● **What this task involves**
Each entry needs to be retyped exactly.

● **Listed records**
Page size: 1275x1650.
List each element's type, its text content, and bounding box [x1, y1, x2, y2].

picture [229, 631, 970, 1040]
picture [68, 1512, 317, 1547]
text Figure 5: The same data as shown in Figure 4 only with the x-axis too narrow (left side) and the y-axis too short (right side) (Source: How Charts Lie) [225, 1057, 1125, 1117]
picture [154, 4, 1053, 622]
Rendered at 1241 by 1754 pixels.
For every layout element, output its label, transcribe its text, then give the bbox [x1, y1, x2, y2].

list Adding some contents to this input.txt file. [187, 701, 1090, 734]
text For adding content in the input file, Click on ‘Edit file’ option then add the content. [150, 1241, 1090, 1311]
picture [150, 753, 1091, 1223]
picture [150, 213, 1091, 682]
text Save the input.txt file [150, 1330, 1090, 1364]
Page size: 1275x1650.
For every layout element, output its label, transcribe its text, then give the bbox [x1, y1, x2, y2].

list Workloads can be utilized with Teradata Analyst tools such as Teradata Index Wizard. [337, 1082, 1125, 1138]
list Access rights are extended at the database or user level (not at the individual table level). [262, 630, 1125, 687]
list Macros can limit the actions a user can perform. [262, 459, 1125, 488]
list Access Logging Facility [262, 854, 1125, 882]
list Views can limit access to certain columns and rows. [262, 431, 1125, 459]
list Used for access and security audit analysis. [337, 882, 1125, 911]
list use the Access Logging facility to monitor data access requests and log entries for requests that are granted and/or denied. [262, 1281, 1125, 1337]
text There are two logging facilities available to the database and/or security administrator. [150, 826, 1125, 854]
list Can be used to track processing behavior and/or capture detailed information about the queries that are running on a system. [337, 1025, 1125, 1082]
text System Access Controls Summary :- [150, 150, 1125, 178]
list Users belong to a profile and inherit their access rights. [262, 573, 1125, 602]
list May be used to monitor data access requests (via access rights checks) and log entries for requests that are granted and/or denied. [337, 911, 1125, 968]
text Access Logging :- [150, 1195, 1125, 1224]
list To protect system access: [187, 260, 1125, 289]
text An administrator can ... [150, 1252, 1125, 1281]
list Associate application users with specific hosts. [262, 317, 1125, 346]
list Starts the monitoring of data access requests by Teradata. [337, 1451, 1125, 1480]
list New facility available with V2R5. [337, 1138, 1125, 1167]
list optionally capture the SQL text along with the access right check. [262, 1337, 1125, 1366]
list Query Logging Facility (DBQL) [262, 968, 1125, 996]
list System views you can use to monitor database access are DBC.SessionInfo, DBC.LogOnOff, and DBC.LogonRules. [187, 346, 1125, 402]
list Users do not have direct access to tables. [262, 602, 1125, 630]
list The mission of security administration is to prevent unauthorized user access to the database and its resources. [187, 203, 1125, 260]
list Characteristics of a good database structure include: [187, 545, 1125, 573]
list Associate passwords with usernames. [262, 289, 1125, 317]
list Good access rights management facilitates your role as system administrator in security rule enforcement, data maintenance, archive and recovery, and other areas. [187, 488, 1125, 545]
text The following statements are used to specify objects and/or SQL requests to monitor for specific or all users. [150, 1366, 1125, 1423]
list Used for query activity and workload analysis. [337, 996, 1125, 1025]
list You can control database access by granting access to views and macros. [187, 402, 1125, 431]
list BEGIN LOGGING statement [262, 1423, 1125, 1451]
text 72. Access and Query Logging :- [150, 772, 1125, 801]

● **Finished exercise**
Page size: 1275x1650.
List each element's type, its text content, and bounding box [x1, y1, x2, y2].

picture [229, 631, 970, 1040]
picture [68, 1512, 317, 1547]
text Figure 5: The same data as shown in Figure 4 only with the x-axis too narrow (left side) and the y-axis too short (right side) (Source: How Charts Lie) [225, 1057, 1125, 1117]
picture [154, 4, 1053, 622]
Rendered at 1241 by 1754 pixels.
For every layout element, output its label, transcribe its text, then give the bbox [x1, y1, x2, y2].

list Adding some contents to this input.txt file. [187, 701, 1090, 734]
text For adding content in the input file, Click on ‘Edit file’ option then add the content. [150, 1241, 1090, 1311]
picture [150, 753, 1091, 1223]
picture [150, 213, 1091, 682]
text Save the input.txt file [150, 1330, 1090, 1364]
Page size: 1275x1650.
For every layout element, output its label, transcribe its text, then give the bbox [x1, y1, x2, y2].

list Workloads can be utilized with Teradata Analyst tools such as Teradata Index Wizard. [337, 1082, 1125, 1138]
list Access rights are extended at the database or user level (not at the individual table level). [262, 630, 1125, 687]
list Macros can limit the actions a user can perform. [262, 459, 1125, 488]
list Access Logging Facility [262, 854, 1125, 882]
list Views can limit access to certain columns and rows. [262, 431, 1125, 459]
list Used for access and security audit analysis. [337, 882, 1125, 911]
list use the Access Logging facility to monitor data access requests and log entries for requests that are granted and/or denied. [262, 1281, 1125, 1337]
text There are two logging facilities available to the database and/or security administrator. [150, 826, 1125, 854]
list Can be used to track processing behavior and/or capture detailed information about the queries that are running on a system. [337, 1025, 1125, 1082]
text System Access Controls Summary :- [150, 150, 1125, 178]
list Users belong to a profile and inherit their access rights. [262, 573, 1125, 602]
list May be used to monitor data access requests (via access rights checks) and log entries for requests that are granted and/or denied. [337, 911, 1125, 968]
text Access Logging :- [150, 1195, 1125, 1224]
list To protect system access: [187, 260, 1125, 289]
text An administrator can ... [150, 1252, 1125, 1281]
list Associate application users with specific hosts. [262, 317, 1125, 346]
list Starts the monitoring of data access requests by Teradata. [337, 1451, 1125, 1480]
list New facility available with V2R5. [337, 1138, 1125, 1167]
list optionally capture the SQL text along with the access right check. [262, 1337, 1125, 1366]
list Query Logging Facility (DBQL) [262, 968, 1125, 996]
list System views you can use to monitor database access are DBC.SessionInfo, DBC.LogOnOff, and DBC.LogonRules. [187, 346, 1125, 402]
list Users do not have direct access to tables. [262, 602, 1125, 630]
list The mission of security administration is to prevent unauthorized user access to the database and its resources. [187, 203, 1125, 260]
list Characteristics of a good database structure include: [187, 545, 1125, 573]
list Associate passwords with usernames. [262, 289, 1125, 317]
list Good access rights management facilitates your role as system administrator in security rule enforcement, data maintenance, archive and recovery, and other areas. [187, 488, 1125, 545]
text The following statements are used to specify objects and/or SQL requests to monitor for specific or all users. [150, 1366, 1125, 1423]
list Used for query activity and workload analysis. [337, 996, 1125, 1025]
list You can control database access by granting access to views and macros. [187, 402, 1125, 431]
list BEGIN LOGGING statement [262, 1423, 1125, 1451]
text 72. Access and Query Logging :- [150, 772, 1125, 801]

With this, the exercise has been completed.